La presse écrite doit faire face à une mutation d’ampleur inégalée
Des kiosques qui ne reçoivent plus de magazines durant plusieurs semaines. Les journaux introuvables pendant plusieurs jours. Le mouvement social qui secoue la distribution symbolise une année d’évolutions difficiles pour la presse française. Il donne la mesure des limites des décisions prises lors des états généraux de la presse écrite. C’est que la mutation à laquelle doit faire face la presse est d’une ampleur inégalée, alors même qu’elle se prolonge : nouveaux médias, transformations des radios et des télévisions, entrée de géants de l’informatique et des télécommunications dans un domaine de l’information qu’ils envisagent plus comme une vitrine que comme le cœur de leur activité. Autant de facteurs qui, se conjuguant à la crise économique, ne pouvaient qu’avoir un impact puissant sur les journaux français et, dans une moindre mesure, sur les magazines.

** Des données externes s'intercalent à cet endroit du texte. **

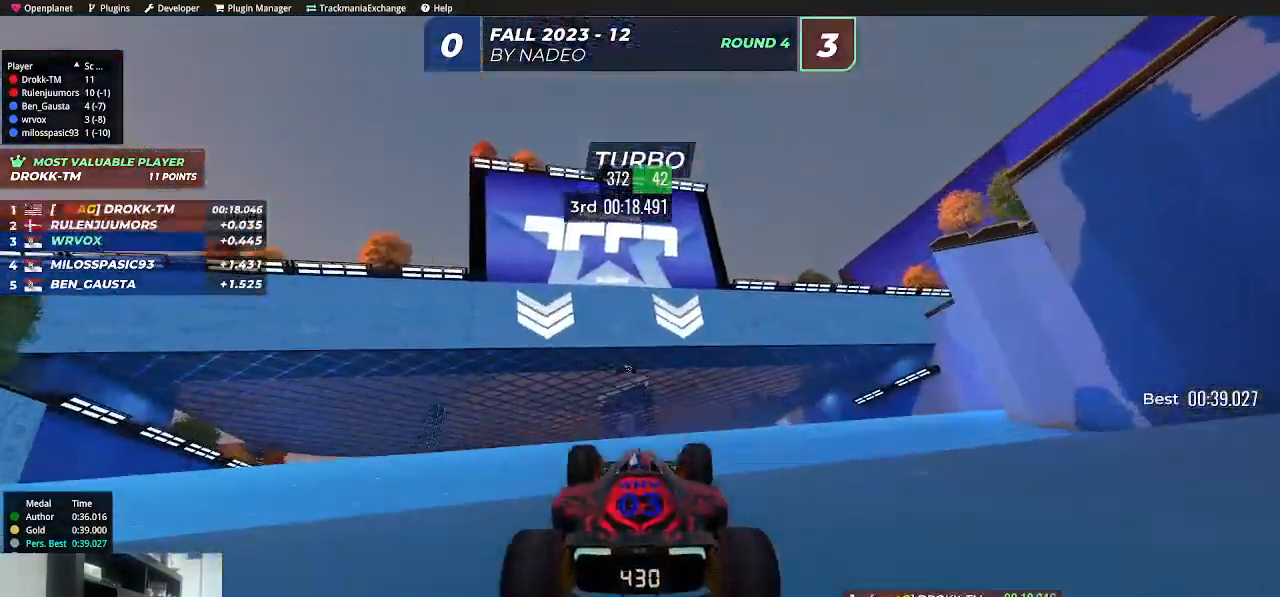
{"keys": ["up"], "events": [[150, "down", "down"], [217, "down", "up"]]}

Première manifestation du choc auquel doivent faire face les journaux, leur diffusion recule substantiellement, qu’il s’agisse des nationaux ou des régionaux. Libération perd 4,52%, alors que le Parisien/Aujourd’hui en France recule de 4,12%. Au cours des cinq dernières années le Monde a perdu 10,7% de ses acheteurs. Du côté des quotidiens locaux, le recul est général, à l’exception du Télégramme. Certains titres paraissent gravement atteints telle la Nouvelle République du Centre Ouest, avec une perte de 6,49%, ou encore Nord Éclair, 6,55%, Presse Océan, 6,55%. La baisse des recettes liées à la vente des journaux est d’autant plus redoutable pour les quotidiens que l’autre source de revenus, la publicité, est également très attaquée, plus conjoncturellement pour la publicité commerciale dépendante de l’activité économique. En revanche, pour les petites annonces, il s’agit d’une quasi-disparition liée à leur transfert sur Internet. Sur ce plan, les chiffres du premier semestre 2010 sont inégaux mais pas catastrophiques, avec une progression limitée de 2,4% pour les quotidiens nationaux et 2,6% pour les magazines, mais un recul de 4,3% pour la presse régionale. C’est oublier que, l’année précédente, les reculs des uns et des autres étaient impressionnants, soit respectivement 24,8%, 18,4%, 11,8%. Pour certains régionaux qui avaient fait le pari des gratuits d’annonces, la situation se complique de l’effondrement de ces derniers avec moins 18,9% en 2010, faisant suite à moins 32,2% en 2009.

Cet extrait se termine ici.